In an example embodiment, the measurement and data acquisition module 301 is configured to determine the electrical measurements in the microgrid. The communication module 303 is configured to report the electrical measurements to the microgrid controller. The communication module 303 is configured to receive commands from the microgrid controller. The commands may indicate the controllable circuit breaker circuitry to open a circuit breaker. Further, the commands may include instructions to wait for the synchronization conditions to be met between the two AC electric power systems and close the circuit breaker when the synchronization conditions are met.

In a scenario, when there is failure detected in a neighboring grid connected to a microgrid, the communication module 303 is configured to send information indicative of a failure of the neighboring grid to a microgrid controller. For example, as shown in FIG. 1, the synchronous interface (SI) 108 is configured to report the failure of microgrid B to the microgrid controller 101a of microgrid A. For example, the SI 108 is configured to open the circuit breaker when there is a failure of the microgrid B. The SI 108 is configured to close the circuit breaker when the microgrid B is repaired after failure or when there is an initial setup of the connection of microgrid A with microgrid B. In one example, the circuit breaker can be of a single-phase or a three-phase.

FIG. 7 illustrates a sequence flow diagram 700 depicting a process flow for controlling distributed energy systems in real-time, in accordance with an embodiment of the invention. The sequence flow diagram 700 starts at 702.

At 702, a microgrid controller 101 transmits instructions to synchronous interfaces 108 and 118 to set up a connection of a microgrid with other neighboring grids. The instructions include information indicative of the synchronous interfaces 108 and 118 to wait for the synchronization conditions between the microgrid and the other neighboring grid to be met. The instructions further indicate the synchronous interfaces 108 and 118 to close a circuit breaker of the synchronous interfaces 108 and 118 when the synchronization conditions are met. The synchronization conditions indicate that the voltage, frequency, and phase of the two grids should be equal within predefined tolerance when the two grids are of a single phase. Further, the synchronization conditions include the sequences of the phases to coincide when the two grids are of three-phase.

The synchronous interface is an electrical interface to connect two electric power systems (in this case two power grids). Any microgrid will have a nominal voltage and frequency for stable operation of the microgrid. The microgrid is energized by power generators connected to the microgrid, such as DERs, and other neighboring grids connected to the microgrid.
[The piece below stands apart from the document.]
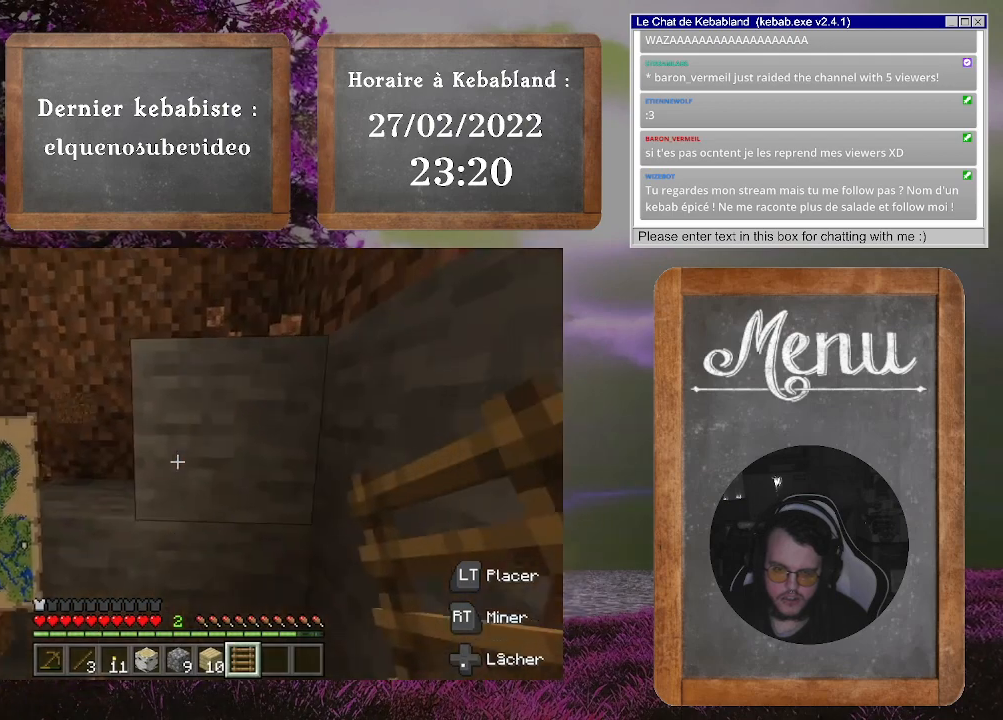
{"buttons": [], "left_stick": "center", "right_stick": "center", "events": [[300, "right_stick", "right"], [433, "right_stick", "center"]]}
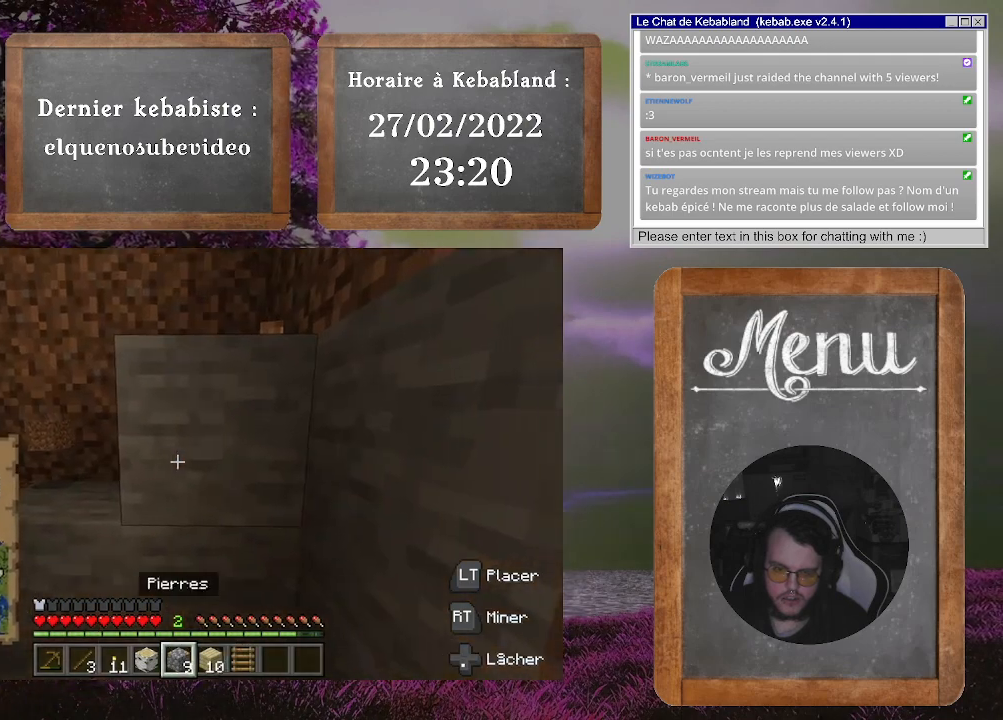
{"buttons": [], "left_stick": "center", "right_stick": "center", "events": []}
When two grids are connected, there will be power flow between the grids.

At 704, the synchronous interfaces 108 and 118 determine whether the synchronization conditions are met between the two grids upon receiving instructions from the microgrid controller 101. For example, as shown in FIG. 1, the synchronous interface 108 determines whether the synchronization conditions are met between microgrid A and microgrid B upon receiving instructions from microgrid controller 101a.

At 706, the synchronous interfaces 108 and 118 close the circuit breaker upon determining that the synchronization conditions are met, thereby connecting the two grids with each other. By closing the circuit breaker, an electrical connection between the two grids is formed via the synchronous interface.

At 708, the synchronous interfaces 108 and 118 determine electrical measurements in the grids to which the synchronous interface is connected. The electrical measurements include values related to voltage, frequency, and phase in the grids. In one example, the electrical measurements may include information related to detection of a failure of the neighboring grid connected to the microgrid controlled by the microgrid controller 101.

At 710, the synchronous interfaces 108 and 118 report the electrical measurements to the microgrid controllers in the microgrids.

At 712, the synchronous interfaces 108 and 118 detect that there is a failure of the other neighboring grid connected to the microgrid controlled by the microgrid controller 101. For example, synchronous interface 108 detects that there is a failure in the microgrid B, shown in FIG. 1.

At 714, the synchronous interfaces 108 and 118 disconnect the failed neighboring grid connected to the microgrid controlled by the microgrid controller 101, in response to the detection of the failure.

At 716, the synchronous interfaces 108 and 118 transmit information indicating that a failure has occurred in the neighboring grid to the microgrid controller 101. In an example embodiment, the information can be sent along with electrical measurements.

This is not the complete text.